Blood of Dragons

The 'A Song of Ice and Fire' MUSH


A Hunt Goes Awry
IC Date: Day 25 of Month 5, 163 AC
RL Date: January 25, 2012.

Hunting in a great company at the edge of the desert north of Sunspear, the Prince of Dorne was attended by courtiers, knights and ladies both, as they tried their hawks and falcons, and tested their bows and spears. Prince Marence had been in a notably glad mood, and the rumor about the court was that recently Ser Mavros Uller had communicated from Yronwood that negotiations went well and that Lady Yronwood would soon relent in her near-rebellious obstinancy. At a desert oasis, they hunted their fill, sending arrows at scattered birds that the hunters had raised. All was going well…

... until the riders from Sunspear arrived in haste. One of the palace guard, Ser Emeric Santagar, had urgent news from Yronwood. Marence expected it to be word that Ser Mavros had concluded the negotiations and had secured peace. But no: Lady Yronwood herself had written, proclaiming that she had seized Ser Mavros and his escort for betraying the truce of parley, for trying to raise her own vassals against her. Outrage swept through the company of riders, and Prince Marence was first silenced by shock, and then by anger as he rarely showed.
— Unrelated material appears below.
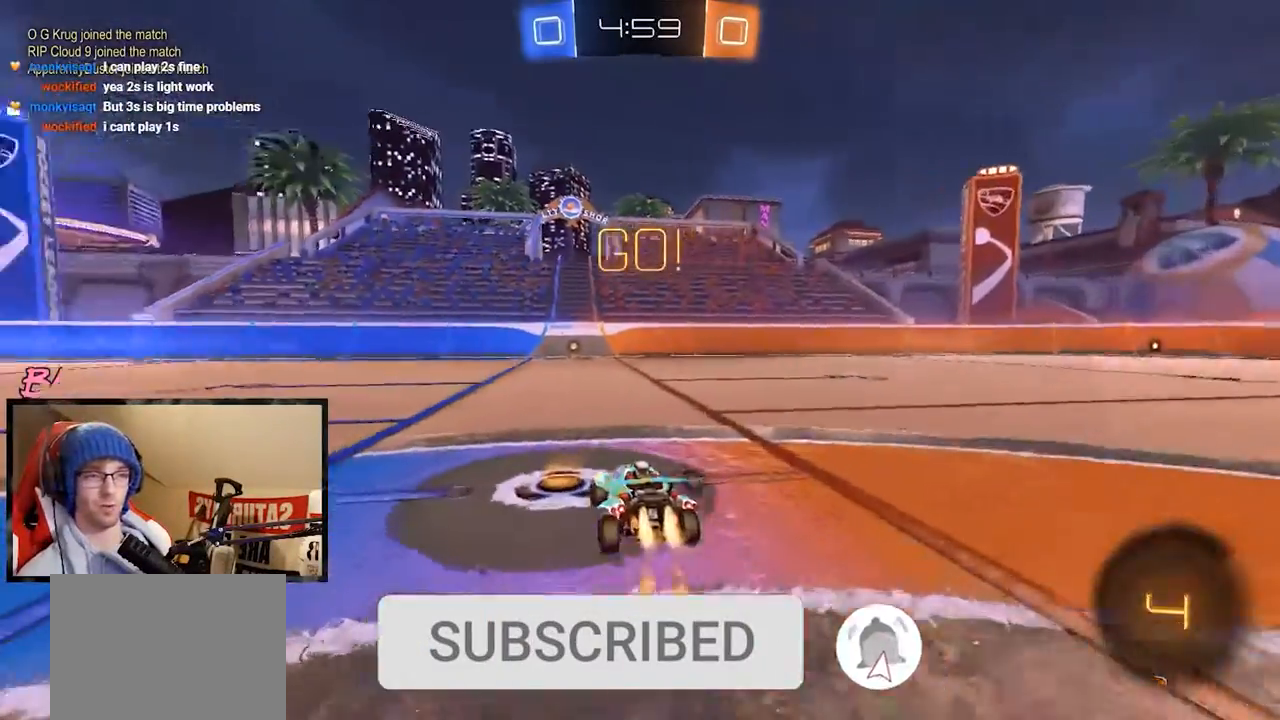
{"buttons": ["R2"], "left_stick": "center", "right_stick": "center", "events": [[67, "A", "down"], [83, "left_stick", "up"], [150, "A", "up"], [200, "A", "down"], [300, "left_stick", "center"], [350, "A", "up"], [350, "R1", "up"]]}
Almost without hesitation, the prince had made a decision: this insult to Sunspear would not stand, and he would call the spears almost before members of the company urged him to it. Some attemped to urge moderation—the heiress to Hellholt, Liane Uller, proposed to be sent to Yronwood to try and negotiate anew—but the prince was set on his course. And it was something else Liane Uller said, that her House had already offered its spears to Sunspear if it came to war with Yronwood, that set off another witness: Ser Joris Yronwood. Taking this to be a sign of an elaborate plot against Yronwood by the Prince of Dorne and the Ullers, he spoke intemperately.

During all this, Prince Rhodry had been indulging himself, putting an end to injured birds. He paid little attention to the gathering, until Ser Mavros’s bastard Samara Sand informed him of what had happened, and that Prince Marence had called for him. The infamous prince hurried then, and in time to hear Ser Joris mouth his calumny. It set him to string an arrow to his bow, remarking that someone had missed a pigeon… but Prince Marence would have no bloodshed. He had his men put up their weapons, and ordered Ser Joris disarmed and taken to Sunspear, to a cell in the Spear Tower.

Once the man was out of ear shot, the commands began: the reading to depart with all haste, Ser Laurent Dalt to commandeer ships at the Planky Town, word for the spears together. And when the question of command came—not so much a question, as a statement, from Prince Rhodry—Marence revealed that he would lead his banners into battle himself, to make sure that Lady Yronwood’s trouble-making would be done for one and all.